Processing is de engelse term voor het evalueren en analyseren van de weg die gevolgd is in een psychodrama. Het bespreken van dit proces is noodzakelijk voor mensen die zelf willen leren om psychodrama’s te leiden.

Het hoofddoel is het verbeteren van de professionaliteit van studenten in training. De student krijgt feedback vanuit de observaties van de trainer en de medestudenten.
Het verschil met een sharing is dat daarin de persoonlijke betrokkenheid met het onderwerp waar de protagonist aan werkte gedeeld kan worden en -soms daarmee de protagonist helpend- eigen inzichten gedeeld worden.

In een processing nemen we afstand van het onderwerp en kijken we naar de methode. Wat de leider heeft gedaan en waarom? Wat bracht beweging en opening en wat stopte het proces?
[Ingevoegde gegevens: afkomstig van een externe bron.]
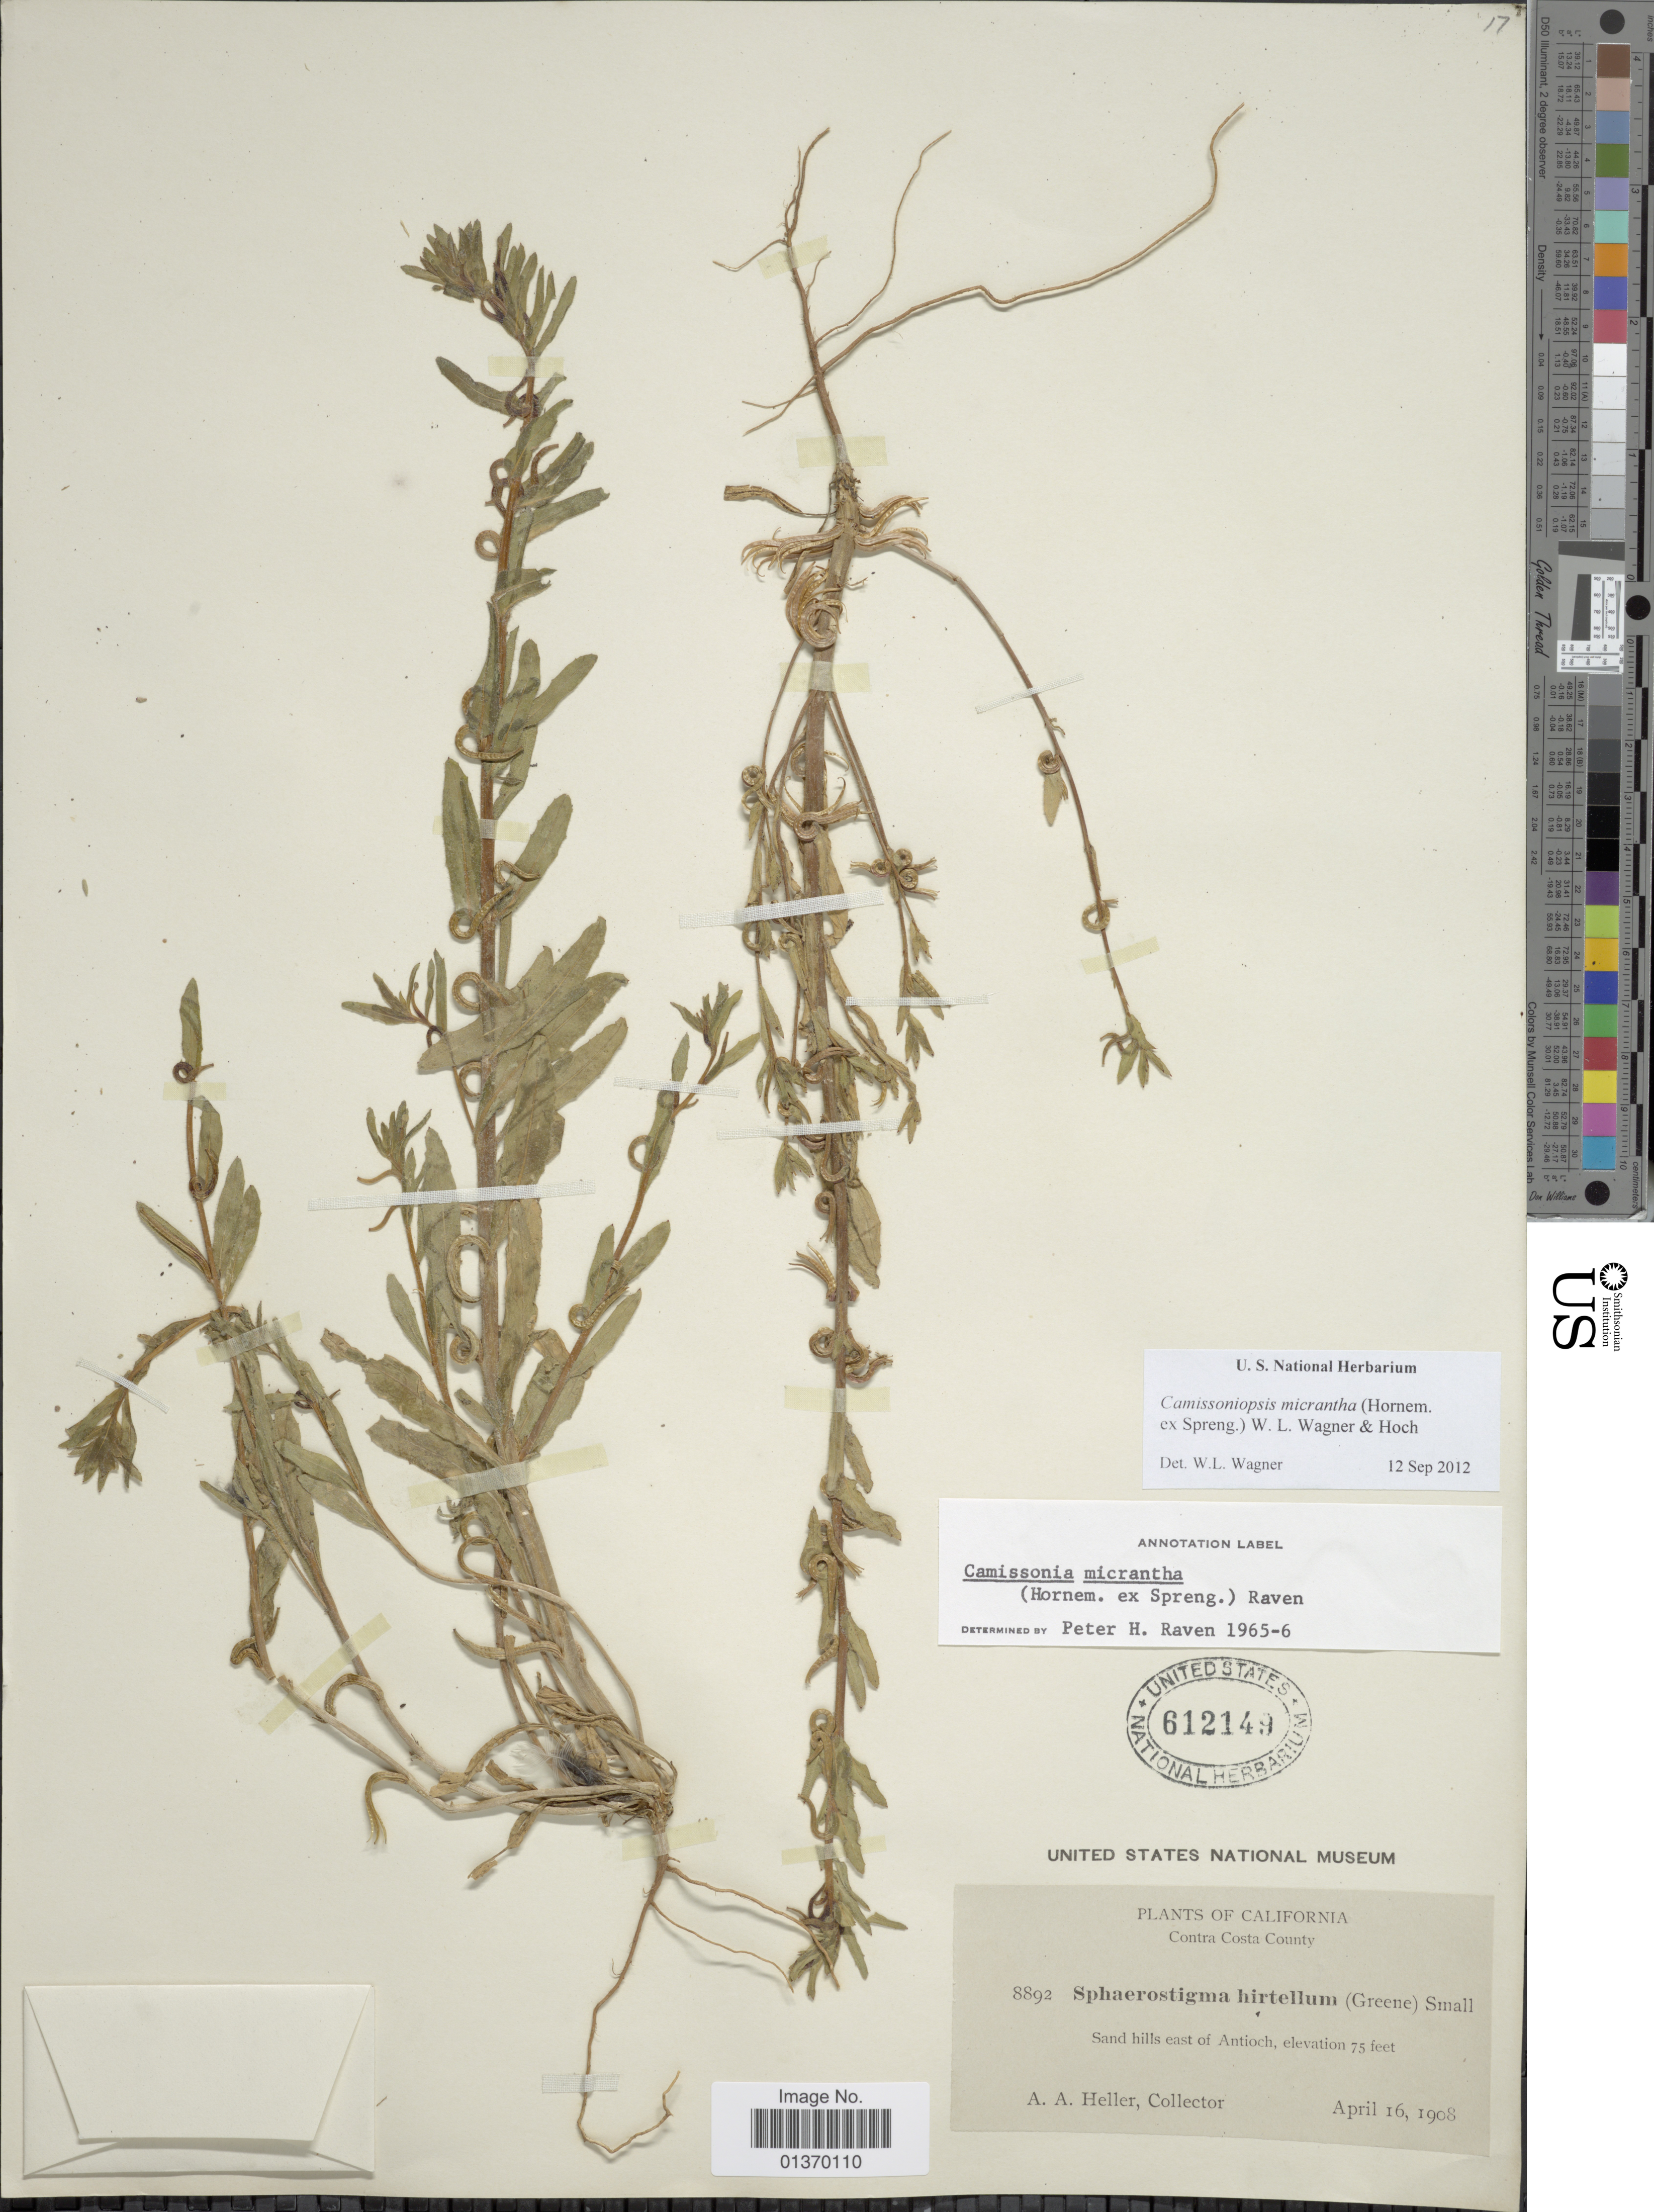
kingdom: Plantae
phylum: Tracheophyta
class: Magnoliopsida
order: Myrtales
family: Onagraceae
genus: Camissoniopsis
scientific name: Camissoniopsis micrantha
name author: (Hornem. ex Spreng.) W.L. Wagner & Hoch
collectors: A. A. Heller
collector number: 8892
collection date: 1908-04-16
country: United States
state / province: California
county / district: Contra Costa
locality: Contra Costa County, Sand hills east of Antioch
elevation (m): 23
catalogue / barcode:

Er zijn vier verschillede invalshoeken waarop je naar een psychodrama kan kijken:
naar de vormgeving ( hoe en wat werd de vraag van de protagonist vorm gegeven?);
naar de persoonlijke begeleiding (wat had therapeutische waarde voor de protagonist en hoe begeleidde de leider dat);
naar het groepsproces (hoe was iedereen betrokken wat deed de leider om de betrokkenheid te vergroten en het psychodrama te laten dragen door de groep;
naar de persoonlijke scherpte, wijsheid en ervaring van de director: het vermogen om verantwoording af te leggen uit te leggen voor alle acties die plaatsvonden;
De analyse kan moeilijk en complex zijn omdat het enorm veel aspecten en details betreft. Als richtlijnen gelden: adequate observaties, identificatie, een juiste timing, interventies en verificatie van deze interventies.
Ook geldt de juiste inzet en echtheid van empathie en het op de juiste wijze inschatten en begrijpen van persoonlijke of interpersoonlijke fenomenen.